**TO BE DONE:** Arrange the material as a numbered list that starts with the line containing "name author: (Standl.) A. Delgado" and continues through the last line of the material. Omit blank lines and leave out the pictures.

**DATASET CONTENT:**
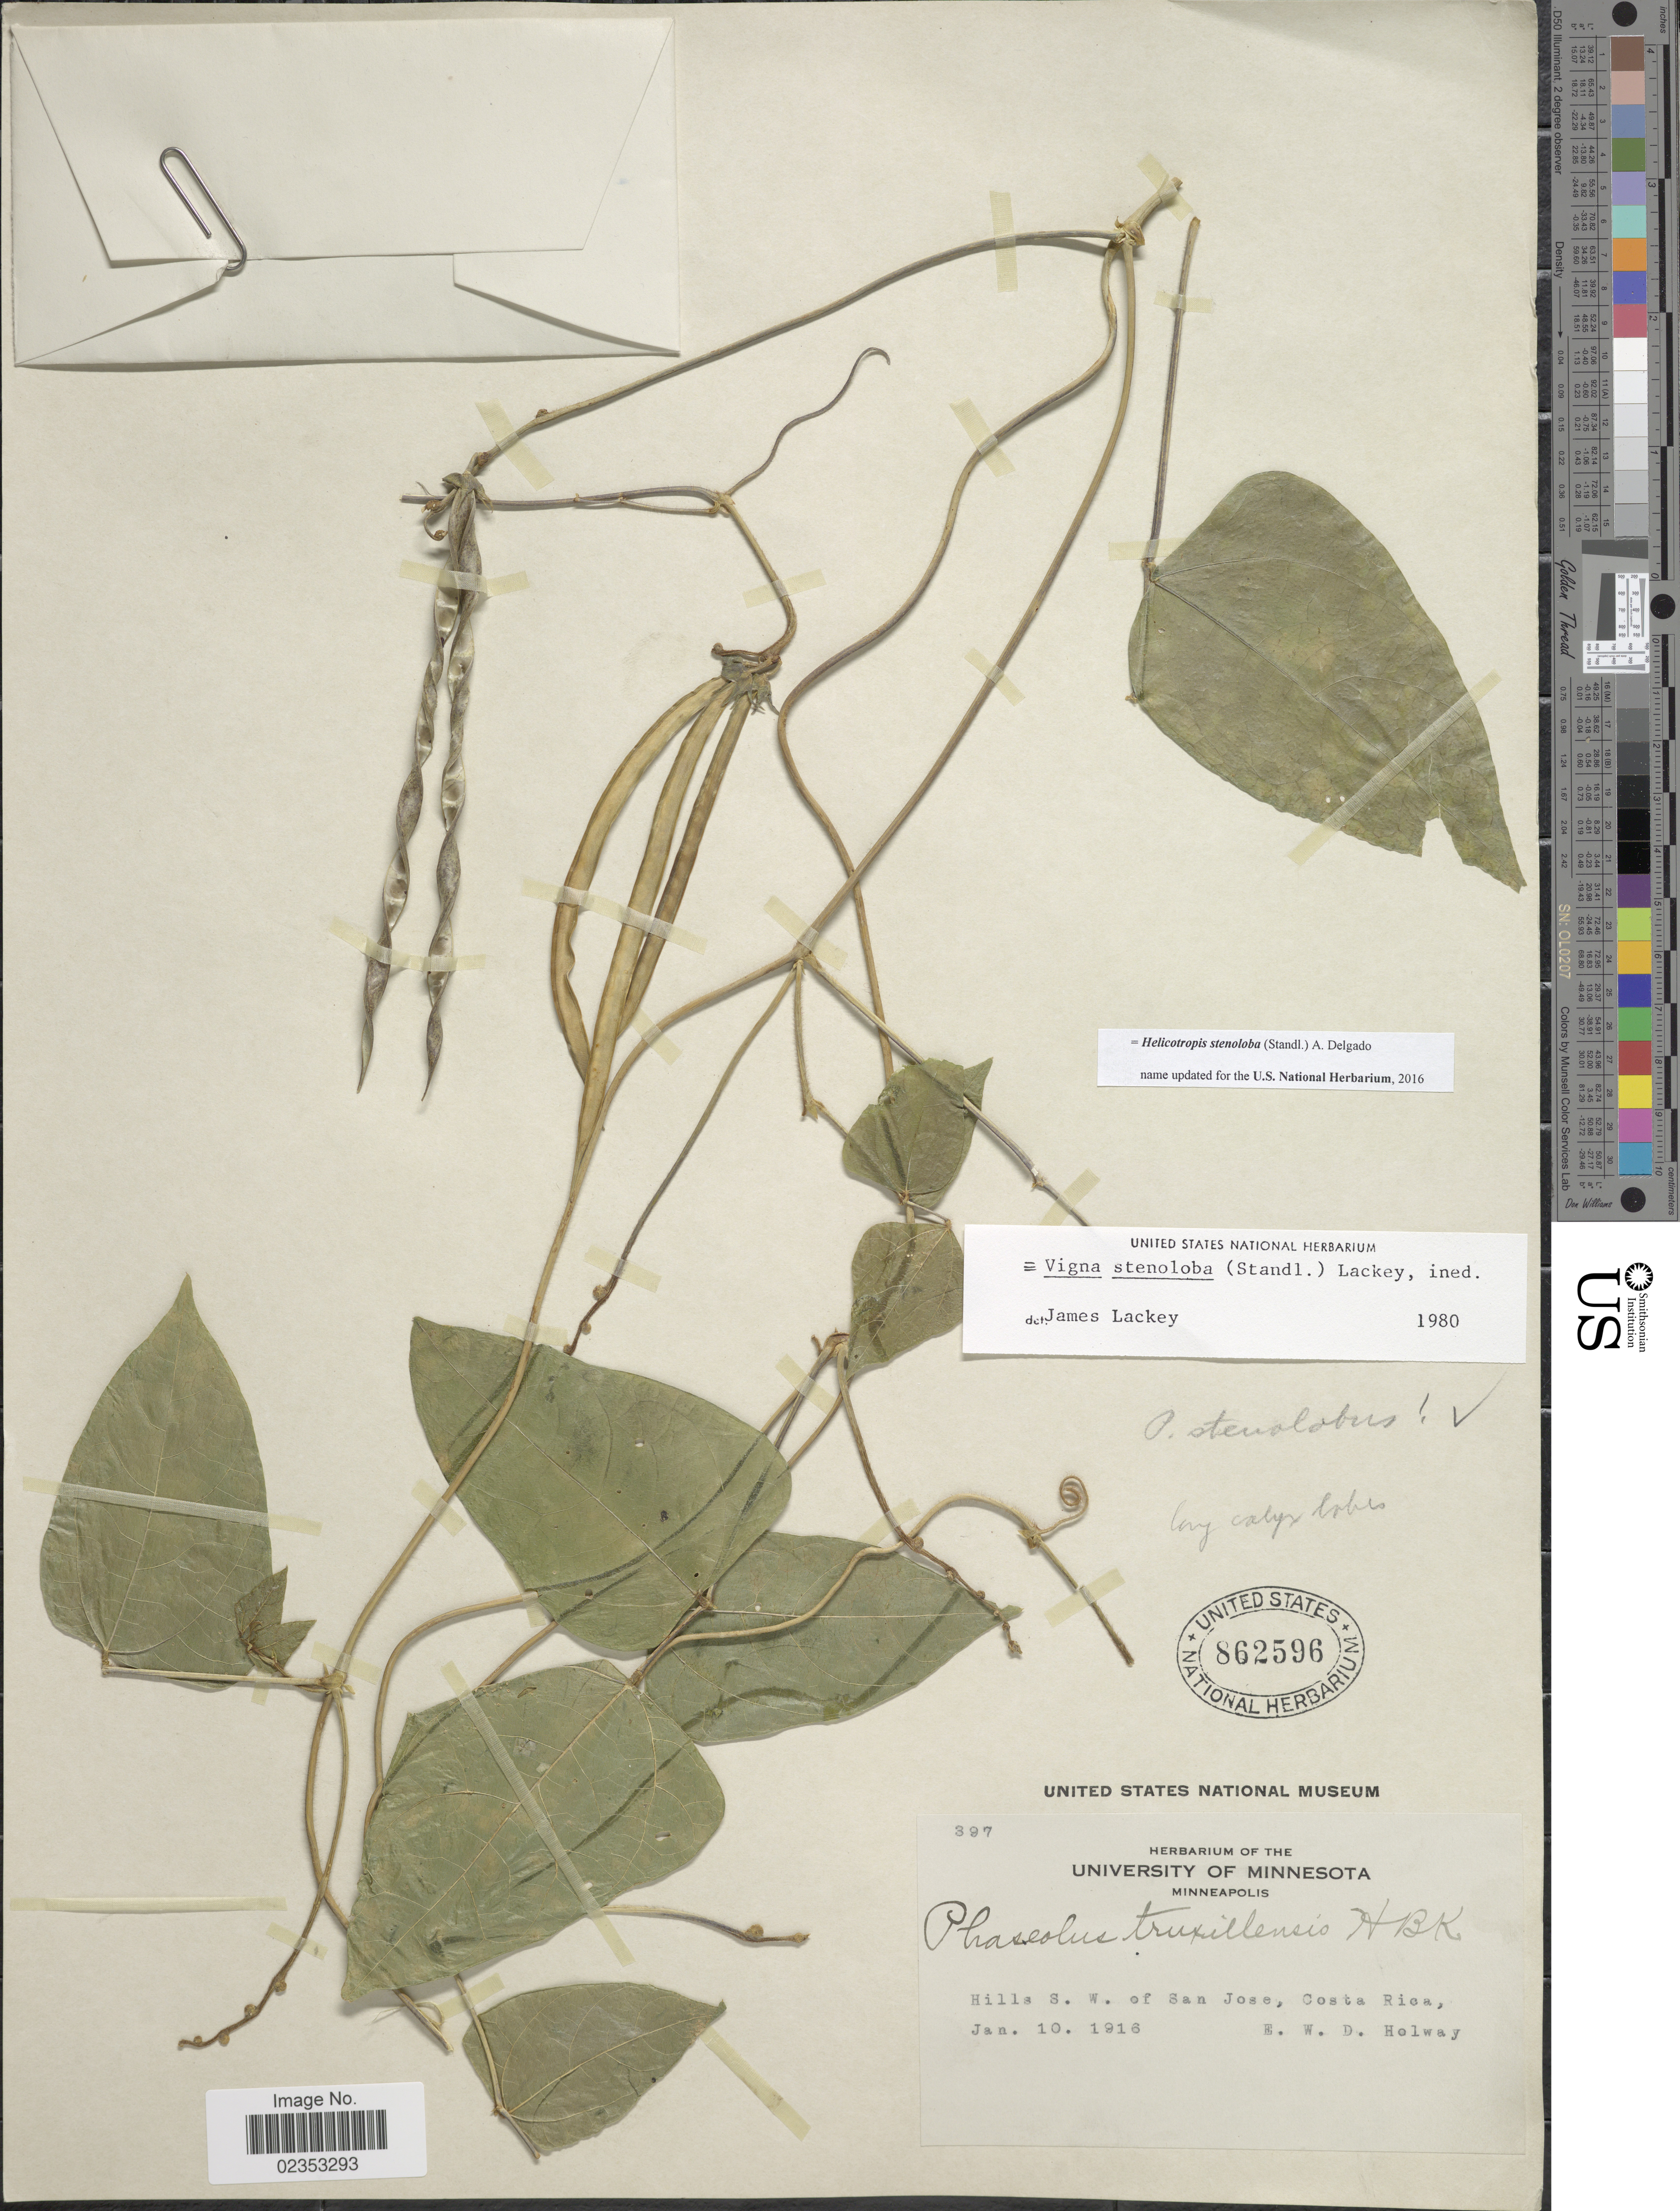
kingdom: Plantae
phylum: Tracheophyta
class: Magnoliopsida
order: Fabales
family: Fabaceae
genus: Helicotropis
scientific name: Helicotropis stenoloba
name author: (Standl.) A. Delgado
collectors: E. W. D. Holway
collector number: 397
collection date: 1916-01-10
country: Costa Rica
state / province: San José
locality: Hills S.W. of San Jose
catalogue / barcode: US 862596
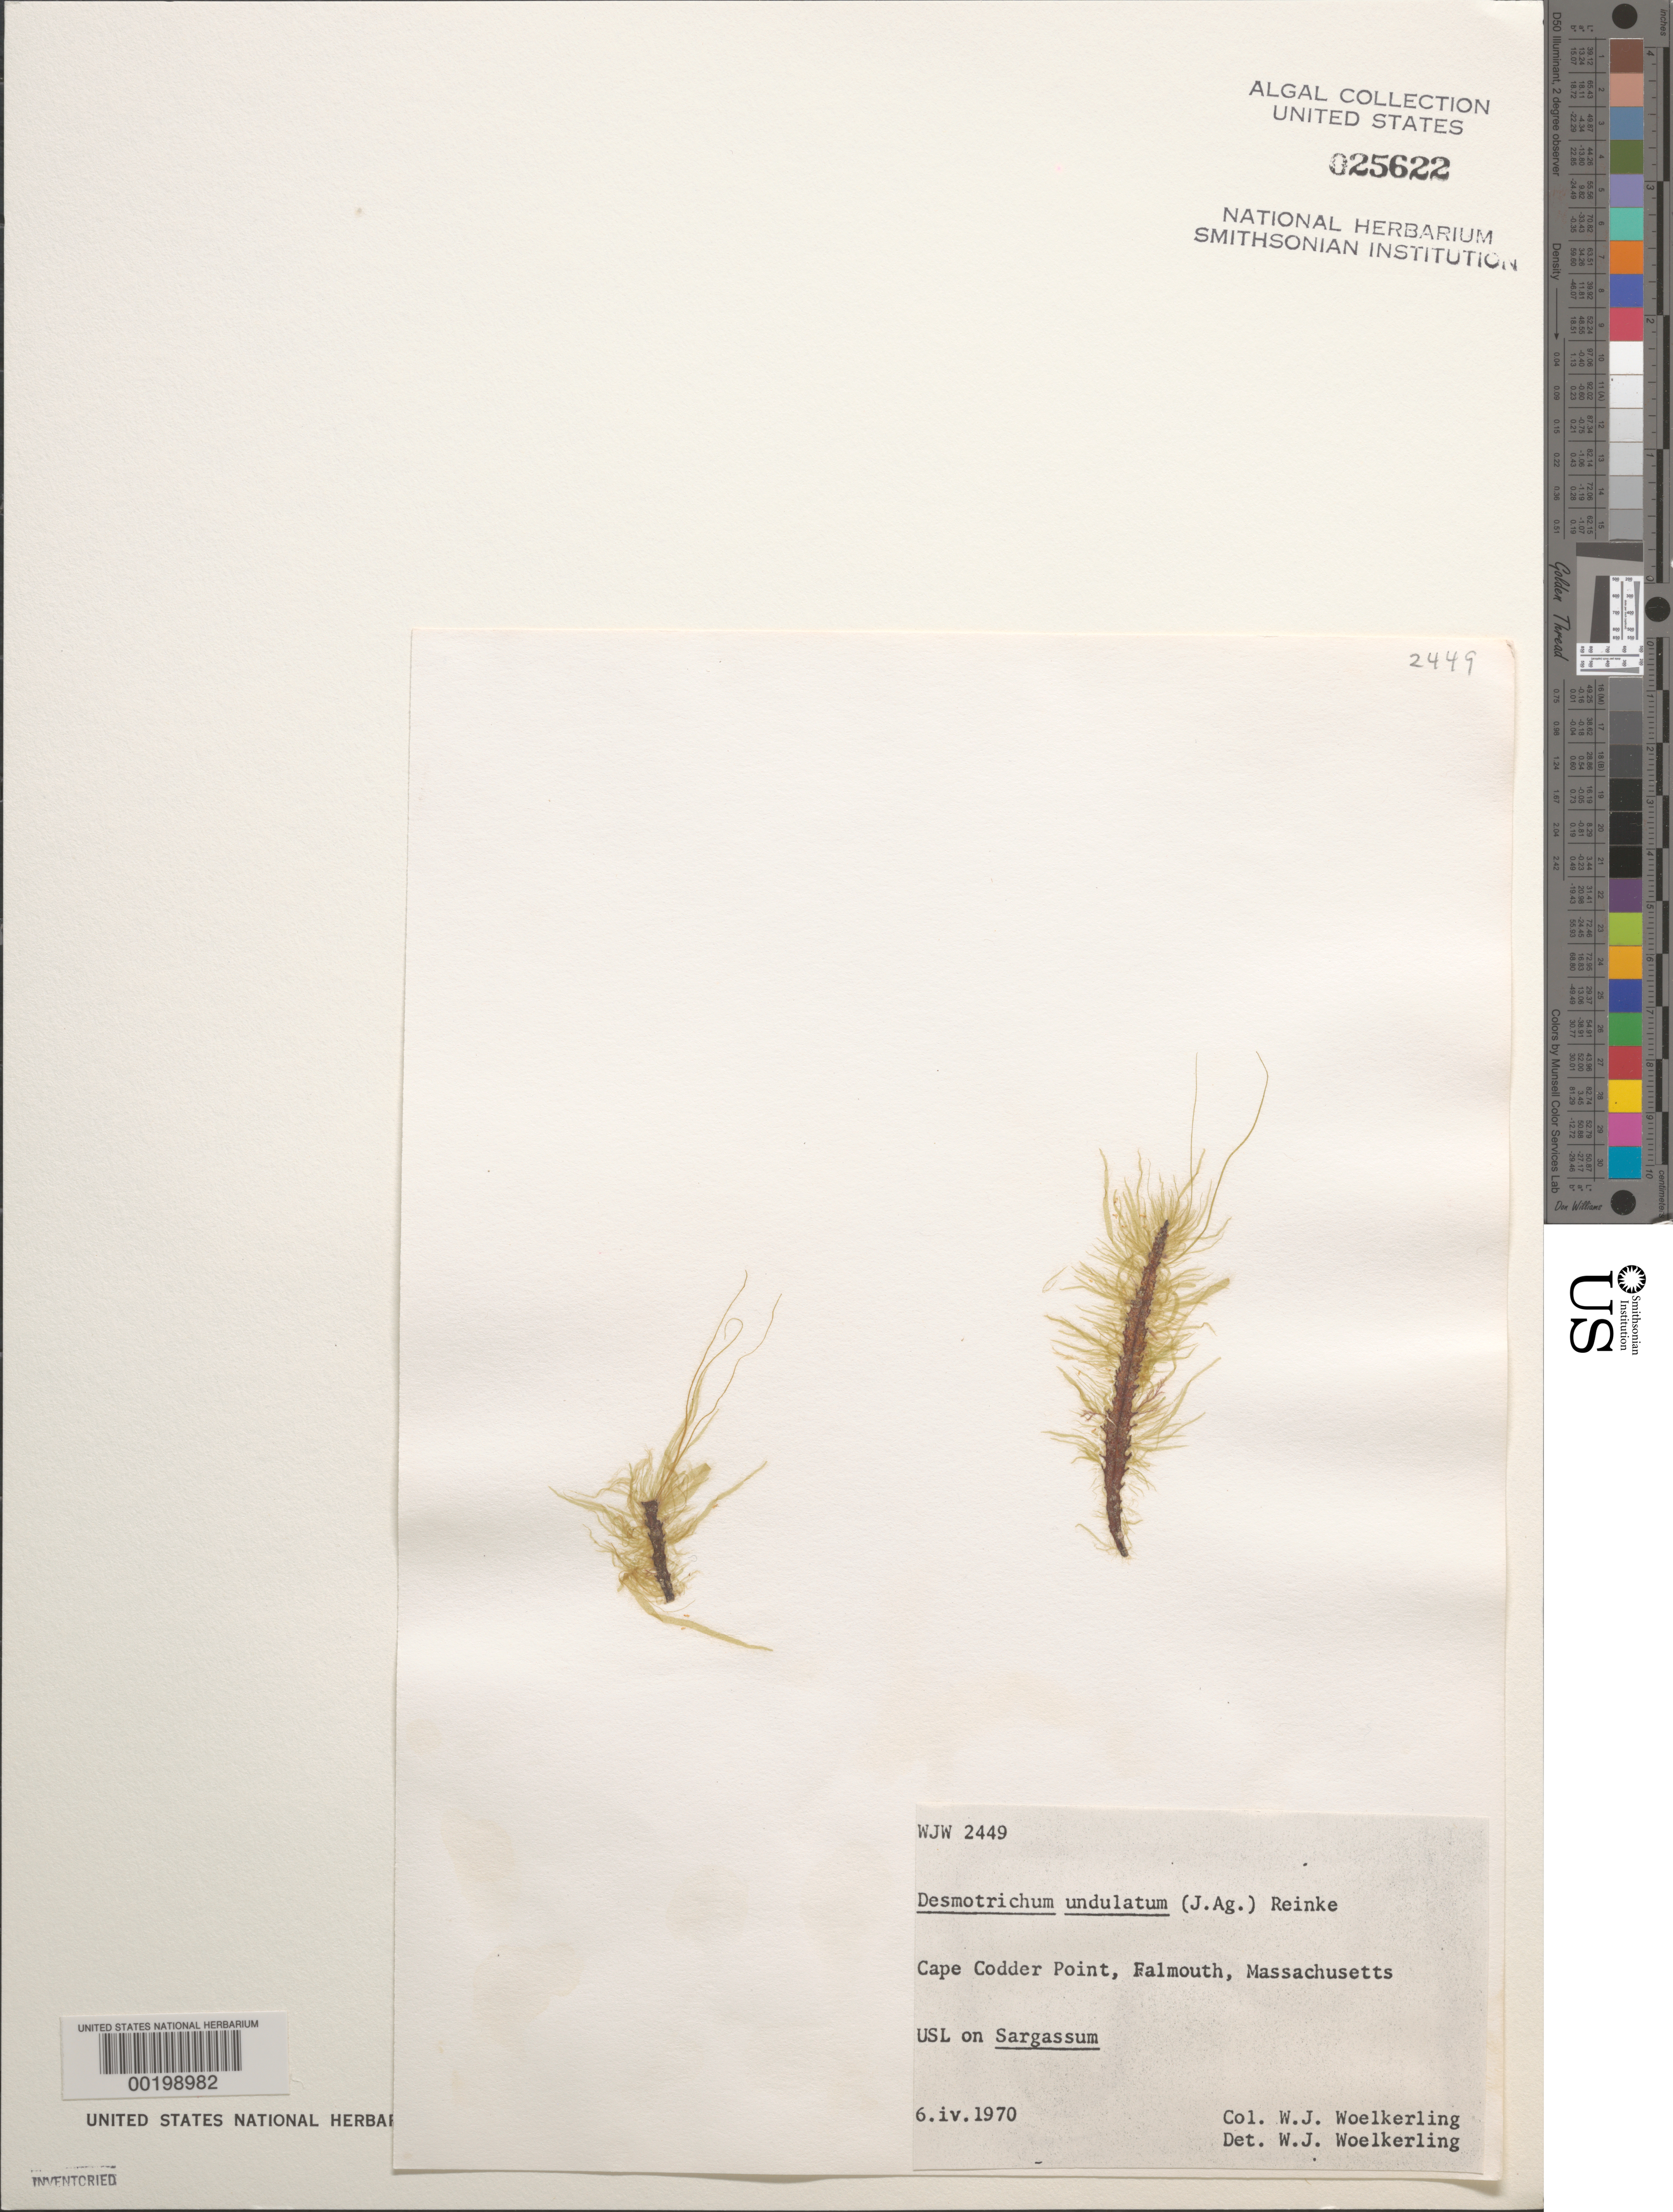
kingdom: Chromista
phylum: Ochrophyta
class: Phaeophyceae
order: Ectocarpales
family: Chordariaceae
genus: Punctaria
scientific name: Punctaria tenuissima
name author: (C. Agardh)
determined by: Algae name updating Project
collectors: W. Woelkerling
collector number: WJW 2449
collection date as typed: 06 Apr 1970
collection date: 1970-04-06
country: United States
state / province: Massachusetts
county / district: Barnstable County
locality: Cape Codder Point, Falmouth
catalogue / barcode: US 25622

**WORKED ANSWER:**
1. name author: (Standl.) A. Delgado
2. collectors: E. W. D. Holway
3. collector number: 397
4. collection date: 1916-01-10
5. country: Costa Rica
6. state / province: San José
7. locality: Hills S.W. of San Jose
8. catalogue / barcode: US 862596
9. kingdom: Chromista
10. phylum: Ochrophyta
11. class: Phaeophyceae
12. order: Ectocarpales
13. family: Chordariaceae
14. genus: Punctaria
15. scientific name: Punctaria tenuissima
16. name author: (C. Agardh)
17. determined by: Algae name updating Project
18. collectors: W. Woelkerling
19. collector number: WJW 2449
20. collection date as typed: 06 Apr 1970
21. collection date: 1970-04-06
22. country: United States
23. state / province: Massachusetts
24. county / district: Barnstable County
25. locality: Cape Codder Point, Falmouth
26. catalogue / barcode: US 25622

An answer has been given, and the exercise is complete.